第16回「どうする?あなたの看取り」Q&A
- 「看取り医の充実が不安です。どうやって探せばいいですか。」
- 「兵庫県立がんセンター地域医療連携室、明石市医師会でも受け入れています。」(池垣氏 回答)
「各在宅医の近隣エリアを決め、在宅医療を行っています。受入れは大丈夫だと思います。外科的処置は専門の医師が必要です。緊急時のベッドの確保と訪問看護ステーションとの連携は必要だと考えます。」(石田氏 回答)
「老人同士が助け合うしかありません。例えば65歳の息子が80歳の親の面倒を見るというように、です。また、少子化で若い人が少なく、そして若い人は仕事で忙しい。親の面倒を見る時間はありません。外国から介護する人を呼ぶという考えもあるが、それは適当ではありません。一番大切なのは「自分の健康管理」です。
病院は治る人を治す場所であり、介護をする場所ではありません。医師、看護師は不足しているし、介護人も少ないです。とにかく人に頼れることはないのです。自分の健康管理を行うことが一番大切です。
また、日本以外の国では、ほとんどが家で看取っています。日本はバブル期以前はほとんど家で看取っていましたが、バブル期以降は病院で看取るようになりました。」(カール・ベッカー氏 回答)

▸ **資料抜粋**
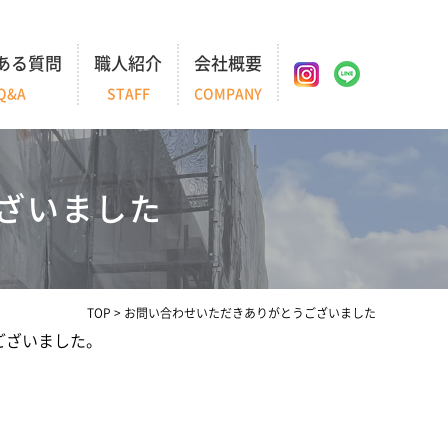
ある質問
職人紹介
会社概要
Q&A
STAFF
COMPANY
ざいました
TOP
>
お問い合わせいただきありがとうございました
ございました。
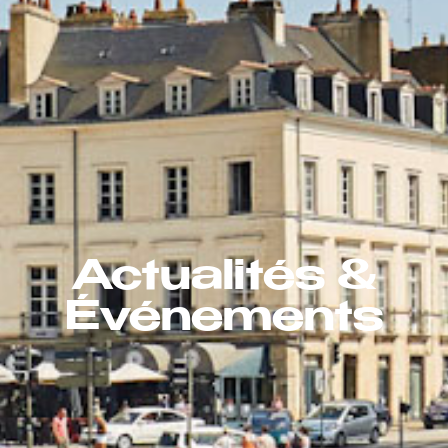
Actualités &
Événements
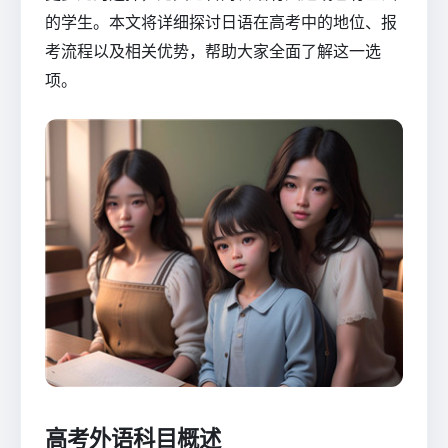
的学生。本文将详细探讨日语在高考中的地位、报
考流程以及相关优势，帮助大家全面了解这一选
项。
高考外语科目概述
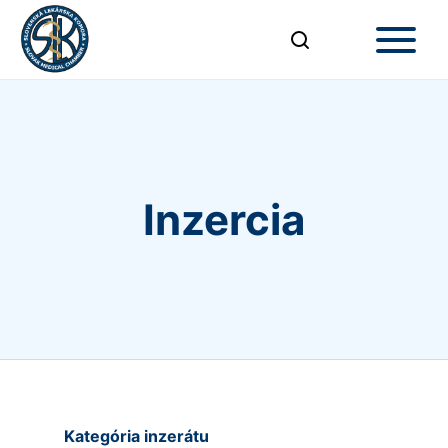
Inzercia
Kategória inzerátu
---
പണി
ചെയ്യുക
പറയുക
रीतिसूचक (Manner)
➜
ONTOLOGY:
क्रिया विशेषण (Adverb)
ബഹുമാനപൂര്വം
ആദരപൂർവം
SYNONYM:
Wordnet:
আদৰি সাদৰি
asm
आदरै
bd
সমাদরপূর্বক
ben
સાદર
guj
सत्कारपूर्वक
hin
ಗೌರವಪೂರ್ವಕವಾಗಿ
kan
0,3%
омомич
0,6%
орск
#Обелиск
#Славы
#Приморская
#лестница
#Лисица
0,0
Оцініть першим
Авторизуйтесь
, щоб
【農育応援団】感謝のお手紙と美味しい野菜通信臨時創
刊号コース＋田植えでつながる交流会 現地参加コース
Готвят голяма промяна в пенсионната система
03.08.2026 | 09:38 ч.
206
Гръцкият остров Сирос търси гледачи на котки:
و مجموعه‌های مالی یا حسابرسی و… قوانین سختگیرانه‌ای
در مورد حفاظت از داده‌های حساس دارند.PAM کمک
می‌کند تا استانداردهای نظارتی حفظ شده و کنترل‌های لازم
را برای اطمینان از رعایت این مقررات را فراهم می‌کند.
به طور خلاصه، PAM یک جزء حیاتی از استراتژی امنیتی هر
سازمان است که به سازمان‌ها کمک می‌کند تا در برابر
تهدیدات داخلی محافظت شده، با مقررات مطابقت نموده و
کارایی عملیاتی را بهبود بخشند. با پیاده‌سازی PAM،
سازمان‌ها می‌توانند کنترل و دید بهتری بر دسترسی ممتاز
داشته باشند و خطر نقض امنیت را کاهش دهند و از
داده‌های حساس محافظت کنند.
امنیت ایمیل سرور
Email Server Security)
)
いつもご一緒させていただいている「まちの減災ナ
* * *
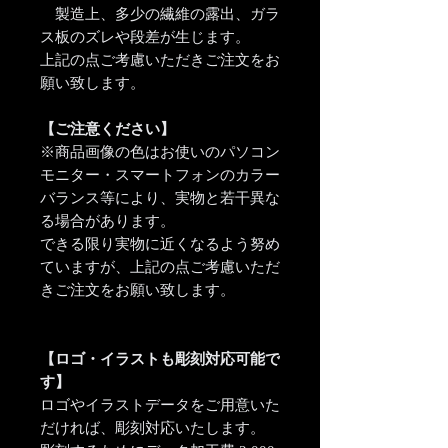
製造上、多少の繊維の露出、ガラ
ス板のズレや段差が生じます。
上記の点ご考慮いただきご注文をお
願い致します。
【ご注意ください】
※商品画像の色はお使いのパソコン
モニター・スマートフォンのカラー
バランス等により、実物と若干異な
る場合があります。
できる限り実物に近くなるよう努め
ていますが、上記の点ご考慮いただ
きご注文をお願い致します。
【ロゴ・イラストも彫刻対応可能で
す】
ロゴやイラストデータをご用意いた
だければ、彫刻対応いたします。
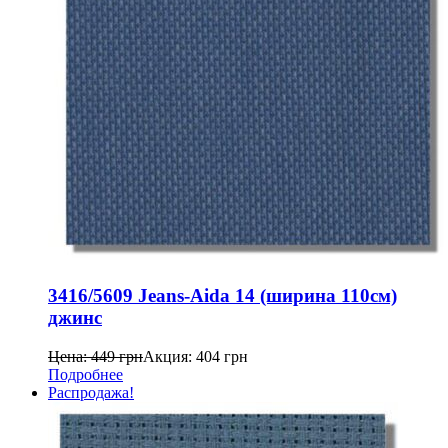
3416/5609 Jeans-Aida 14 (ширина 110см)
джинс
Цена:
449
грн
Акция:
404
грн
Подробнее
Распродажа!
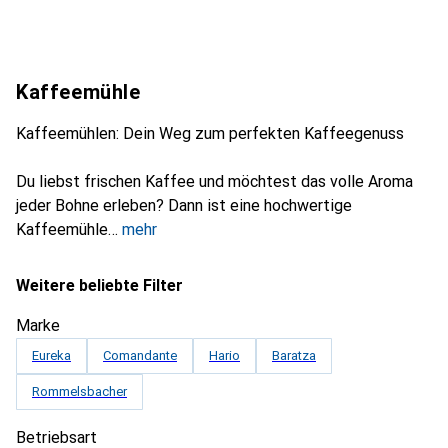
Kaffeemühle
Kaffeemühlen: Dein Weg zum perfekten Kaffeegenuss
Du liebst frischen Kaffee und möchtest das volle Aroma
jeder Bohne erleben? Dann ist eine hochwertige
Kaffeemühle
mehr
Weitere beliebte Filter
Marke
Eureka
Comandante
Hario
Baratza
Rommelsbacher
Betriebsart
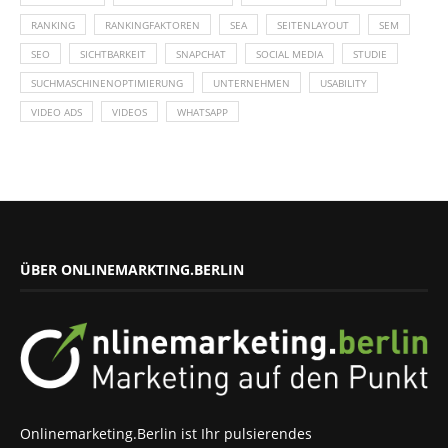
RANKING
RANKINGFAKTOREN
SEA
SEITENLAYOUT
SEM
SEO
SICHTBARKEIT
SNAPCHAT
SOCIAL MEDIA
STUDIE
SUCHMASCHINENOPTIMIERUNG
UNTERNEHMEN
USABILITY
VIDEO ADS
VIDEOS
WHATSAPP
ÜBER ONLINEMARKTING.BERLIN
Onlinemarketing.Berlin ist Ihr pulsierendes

▸ **課題内容 1**
看取りのQ&Aの本文のうち、「第16回「どうする?あなたの看取り」Q&A」から「考えます。」(石田氏 回答)」までを、両端の語句も含めて一字一句そのまま再現してください。
▸ **課題内容 2**
看取りのQ&Aの内容を三文で要約してください。
資料はいずれの課題にも用いません。

▸ **解答 1**
第16回「どうする?あなたの看取り」Q&A
- 「看取り医の充実が不安です。どうやって探せばいいですか。」
- 「兵庫県立がんセンター地域医療連携室、明石市医師会でも受け入れています。」(池垣氏 回答)
「各在宅医の近隣エリアを決め、在宅医療を行っています。受入れは大丈夫だと思います。外科的処置は専門の医師が必要です。緊急時のベッドの確保と訪問看護ステーションとの連携は必要だと考えます。」(石田氏 回答)

▸ **解答 2**
看取り医の探し方を尋ねる質問に対し、兵庫県立がんセンター地域医療連携室や明石市医師会でも受け入れているとの回答がありました。石田氏は、各在宅医が近隣エリアを決めて在宅医療を行っているため受入れは大丈夫だと思うとしつつ、緊急時のベッドの確保と訪問看護ステーションとの連携が必要だと述べています。カール・ベッカー氏は、病院は介護をする場所ではなく人に頼れることはないとして、自分の健康管理が一番大切だと述べています。